To me, the question with CPUs these days often seems to be, “Are they fast enough?” For many parts of our daily computer use, CPUs really do seem to be sufficiently quick that performance no longer feels scarce. Quite a few laptop buyers have been willing to compromise on CPU power for the sake of portability, with Atom-based netbooks being the extreme (and rather popular) example of that compromise.
Meanwhile, the question about IGPs is similar, but inverted. “Are they fast enough?” That is, is any integrated graphics solution fast enough to matter, or should we simply recommend a discrete GPU to the would-be mobile gamer? What is the value of a superior IGP if it’s still too slow to make any sort of difference in regular use?
Both of these questions vexed me before I got my hands on a Llano-based system, because I lacked the context to answer them. Now that we’ve considered our test results, I have a better sense of the landscape. You are, of course, free make what what you will of our data, but this is my answer.
The A8-3500M’s four CPU cores are routinely and consistently slower than the Core i5-2410M’s two cores, sometimes by margins that are borderline embarrassing. Intel has opened up a monstrous lead on this front, and the few architectural enhancements in Llano’s cores aren’t sufficient to narrow the gap appreciably. However, you’ll need four threads to take best advantage of the Core i5-2410M, and with four threads in play, the A8-3500M doesn’t look too bad. The A8’s performance is comparable to Intel’s older Arrandale-based Core i5-450M, a generation back architecturally from Sandy Bridge. That puts the A8 solidly in the same class as other big-boy mobile CPUs, a clear cut above budget ultraportable chips like Intel’s Consumer Ultra Low Voltage models and such.
Meanwhile, AMD has Intel utterly outclassed in integrated graphics. You’ve seen our discussion of texture filtering quality and our performance results. Where the Llano IGP delivers playable frame rates in some of the latest games, Intel’s HD 3000 treads on the edge of uselessness. Add in a host of other considerations, including the vastly superior hardware feature set of the Radeon IGP and its ability to partake of the sweet, sweet stream of Catalyst driver updates, and this is a difference between the products that truly matters.

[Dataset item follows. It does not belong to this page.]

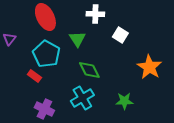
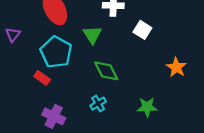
orange star: (149, 67) -> (176, 67), size x0.7
cyan cross: (82, 98) -> (98, 104), size x0.6

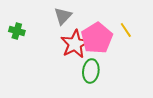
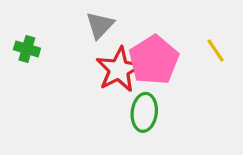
yellow line: (126, 30) -> (216, 51), moved

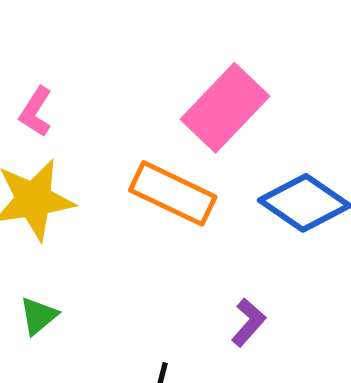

Now, that’s probably more true in the consumer market than the corporate one, but any buyer who thinks he might want to play games or make use of 3D graphics in any capacity should strongly consider a choosing Llano-based laptop.
That choice is made considerably easier since AMD appears to have achieved rough parity with Intel in terms of battery life—maybe the biggest surprise of the day, and it’s a pleasant one. If the production laptops turn out right, we may no longer need to advise our friends and readers that buying an AMD-based laptop means receiving an iffy discount in exchange for accepting shorter run times. We’ve never liked that tradeoff.
The deciding factor, of course, is the quality of the production laptops. If the big PC makers can translate what we’ve seen of the A-Series APUs into systems that are as sleek, cool-running, and endurance-endowed as their Sandy Bridge counterparts, AMD should have a hit on its hands.